* **What to do**
[1] Answer these questions using the article on the Seeds of Hope shelter:
(a) How many people have Meuse and staff placed in housing units?
(b) Providers from which mobile clinic were meeting with clients during the interview?
(c) How often has Open Sky held neighborhood meetings?
[2] Write the next part of the article on the Seeds of Hope shelter, picking up after its final sentence.

* **Extracted text**
———
But the number of people going to housing units throughout the area — in addition to the 30 that Meuse and staff have placed, Open Sky said support programs have sheltered 58 people since December — is something to be celebrated.
“Seeds of Hope saved lives, in addition to changing the lives of the participants through the love, compassion, care and wraparound services they received,” District 5 Councilor Etel Haxhiaj said in an email. “I am grateful that 30 more people now have homes, supportive services and more are on the path of being connected to care they didn't have before. I wish every single person transitioned to a safe and permanent home.”
So what led to this success?Meuse and other leaders at Open Sky cited the Housing First model, which focuses on first finding shelter for homeless individuals and using that as a starting point to working with clients to address other issues that may have led to their homelessness, as key to success.
Combined with the wraparound support services offered at the shelter — during our interview, for instance, health care providers with the UMass Memorial Health Road to Care mobile clinic were meeting with clients — this method of rapidly rehousing and providing services has served clients well, Open Sky leaders said.
“I attribute the success of this operation to the model of care that Open Sky implemented: connecting each person to the supportive services they need, while securing safe housing options, where they are possible,” Haxhiaj said. “We know this is what works to keep people permanently housed.”
The shelter also had another tool for helping clients: collaboration.
Although some in the neighborhood initially voiced concerns and had a lot of questions about the shelter, Open Sky has held monthly neighborhood meetings to ensure the neighborhood was kept up to date on goings-on.
———
* **Information shown**
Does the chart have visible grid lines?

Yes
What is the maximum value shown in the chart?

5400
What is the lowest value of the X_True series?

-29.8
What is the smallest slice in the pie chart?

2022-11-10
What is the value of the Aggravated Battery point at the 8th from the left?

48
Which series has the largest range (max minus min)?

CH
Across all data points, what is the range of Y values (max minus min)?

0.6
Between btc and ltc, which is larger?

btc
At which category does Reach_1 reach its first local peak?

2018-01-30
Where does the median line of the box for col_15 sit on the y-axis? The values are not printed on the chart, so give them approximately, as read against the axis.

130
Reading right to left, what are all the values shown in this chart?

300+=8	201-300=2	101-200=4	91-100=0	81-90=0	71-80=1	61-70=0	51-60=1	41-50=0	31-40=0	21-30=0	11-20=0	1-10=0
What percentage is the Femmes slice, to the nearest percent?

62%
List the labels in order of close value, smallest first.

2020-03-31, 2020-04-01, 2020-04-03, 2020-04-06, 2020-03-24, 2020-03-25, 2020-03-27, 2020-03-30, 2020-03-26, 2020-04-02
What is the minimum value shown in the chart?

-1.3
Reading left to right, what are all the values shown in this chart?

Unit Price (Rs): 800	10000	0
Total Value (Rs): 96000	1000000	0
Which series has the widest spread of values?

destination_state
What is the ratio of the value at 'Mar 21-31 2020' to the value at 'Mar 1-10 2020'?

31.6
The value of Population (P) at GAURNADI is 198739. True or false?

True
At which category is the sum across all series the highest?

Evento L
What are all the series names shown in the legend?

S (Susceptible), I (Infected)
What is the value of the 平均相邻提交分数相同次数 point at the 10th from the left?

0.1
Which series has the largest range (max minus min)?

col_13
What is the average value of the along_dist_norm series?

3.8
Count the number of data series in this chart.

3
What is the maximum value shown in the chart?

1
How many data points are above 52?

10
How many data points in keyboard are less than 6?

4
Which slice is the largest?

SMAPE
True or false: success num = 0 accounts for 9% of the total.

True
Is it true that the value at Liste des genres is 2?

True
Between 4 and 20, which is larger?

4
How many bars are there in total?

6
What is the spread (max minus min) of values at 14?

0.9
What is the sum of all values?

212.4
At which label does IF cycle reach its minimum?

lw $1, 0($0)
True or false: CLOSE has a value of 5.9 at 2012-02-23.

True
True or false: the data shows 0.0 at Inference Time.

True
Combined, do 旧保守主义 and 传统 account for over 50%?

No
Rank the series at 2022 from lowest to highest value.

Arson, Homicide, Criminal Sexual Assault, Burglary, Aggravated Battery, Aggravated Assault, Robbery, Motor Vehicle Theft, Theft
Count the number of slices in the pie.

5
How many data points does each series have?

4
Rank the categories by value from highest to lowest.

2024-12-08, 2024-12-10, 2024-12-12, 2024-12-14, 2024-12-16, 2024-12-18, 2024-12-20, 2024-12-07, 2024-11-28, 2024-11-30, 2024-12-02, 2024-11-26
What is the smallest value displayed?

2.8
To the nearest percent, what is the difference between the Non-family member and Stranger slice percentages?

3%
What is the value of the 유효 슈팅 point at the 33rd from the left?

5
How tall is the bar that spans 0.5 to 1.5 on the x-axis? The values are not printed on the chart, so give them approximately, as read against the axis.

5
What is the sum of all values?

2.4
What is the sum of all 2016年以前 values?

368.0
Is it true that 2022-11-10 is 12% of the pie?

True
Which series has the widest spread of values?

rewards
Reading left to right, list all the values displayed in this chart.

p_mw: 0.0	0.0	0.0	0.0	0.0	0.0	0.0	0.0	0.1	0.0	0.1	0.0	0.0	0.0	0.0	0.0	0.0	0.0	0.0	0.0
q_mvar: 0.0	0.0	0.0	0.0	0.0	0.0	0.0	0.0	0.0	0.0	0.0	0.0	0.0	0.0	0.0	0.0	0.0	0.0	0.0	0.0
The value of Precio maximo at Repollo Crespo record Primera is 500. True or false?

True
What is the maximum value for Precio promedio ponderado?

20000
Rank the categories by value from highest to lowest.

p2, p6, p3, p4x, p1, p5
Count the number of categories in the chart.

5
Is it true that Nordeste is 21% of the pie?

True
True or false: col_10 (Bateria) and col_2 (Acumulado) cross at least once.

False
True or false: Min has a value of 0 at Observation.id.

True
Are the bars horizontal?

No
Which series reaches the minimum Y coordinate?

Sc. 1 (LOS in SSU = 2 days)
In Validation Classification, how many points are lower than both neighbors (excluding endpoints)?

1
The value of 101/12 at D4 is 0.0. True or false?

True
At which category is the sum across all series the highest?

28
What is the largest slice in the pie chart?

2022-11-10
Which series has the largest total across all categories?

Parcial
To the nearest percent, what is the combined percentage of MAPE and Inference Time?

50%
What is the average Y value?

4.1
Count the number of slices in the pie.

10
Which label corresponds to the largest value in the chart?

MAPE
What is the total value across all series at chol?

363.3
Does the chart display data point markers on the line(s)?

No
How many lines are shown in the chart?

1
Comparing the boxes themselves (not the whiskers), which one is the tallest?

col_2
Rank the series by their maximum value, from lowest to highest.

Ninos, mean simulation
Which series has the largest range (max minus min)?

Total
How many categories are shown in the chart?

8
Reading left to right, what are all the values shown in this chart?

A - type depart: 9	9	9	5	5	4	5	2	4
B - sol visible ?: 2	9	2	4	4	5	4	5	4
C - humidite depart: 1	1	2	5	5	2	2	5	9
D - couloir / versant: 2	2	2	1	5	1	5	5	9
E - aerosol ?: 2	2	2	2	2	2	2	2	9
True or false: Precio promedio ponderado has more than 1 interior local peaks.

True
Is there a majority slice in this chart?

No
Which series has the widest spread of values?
———
* **Answers for the exercise**
[1]
(a) 30
(b) The UMass Memorial Health Road to Care mobile clinic
(c) Monthly

[2]
“Open Sky, the city and all neighbors worked together to address and navigate any issues that the neighborhood experienced — operations like this cannot be successful without everyone's compassion and collaboration,” Haxhiaj said. “I am thankful to Open Sky staff, the resources the city allocated to support neighborhood concerns, to neighbors and all volunteers.”
There were also many other partners collaborating with shelter staff — nonprofit entities providing homeless services; public safety and governmental departments; corporate sponsors who donated food, blankets and more; and private citizens who volunteered — that contributed to the shelter’s success.
“Without (these partnerships), we would have had less success with placements,” Meuse said.
Richard, 55, was one of those placed; he will be commuting to his job at Walmart from an apartment in Southbridge.
Richard said he had applied to 30-35 apartments and — despite having a job and income, a housing voucher and being an Army veteran — he was rejected from each one.
Richard said he was apprehensive about being on his own. He hasn’t lived alone since 2016, he said, and has medical issues that make him worry about getting help at all hours of the night.
But Meuse said she would set him up with a Life Alert, and ensure a visiting nurse would visit. Richard seemed reassured.
“It’s nice to have your own apartment,” Richard concluded.
Meanwhile, a similar hunt for a home — albeit one where there is a little more time — is on for a winter shelter.
“We’re very appreciative of Rev. Thomas Landry (pastor of Blessed Sacrament), but we will not be coming back here,” Ryan Johnston, vice president of integrated care at Open Sky, said.
Johnston and Lorie Martiska, vice president of advancement at Open Sky, said that the organization would be debriefing on what went well at the shelter, what could be changed for the future, and more. However, the arrangement with Blessed Sacrament and the city and neighborhood was for just a winter at this location, they said.
Meantime, March 31 is fast approaching. So the hunt for housing goes on. And unfortunately, it will continue long beyond the end of the month as the housing crisis continues.
“It is a crisis,” Meuse said. “For every person we get housed, there are three, four or five people who need services like this.
“There are just no easy answers. We all are like pieces of a jigsaw puzzle, and we need to be aligning.”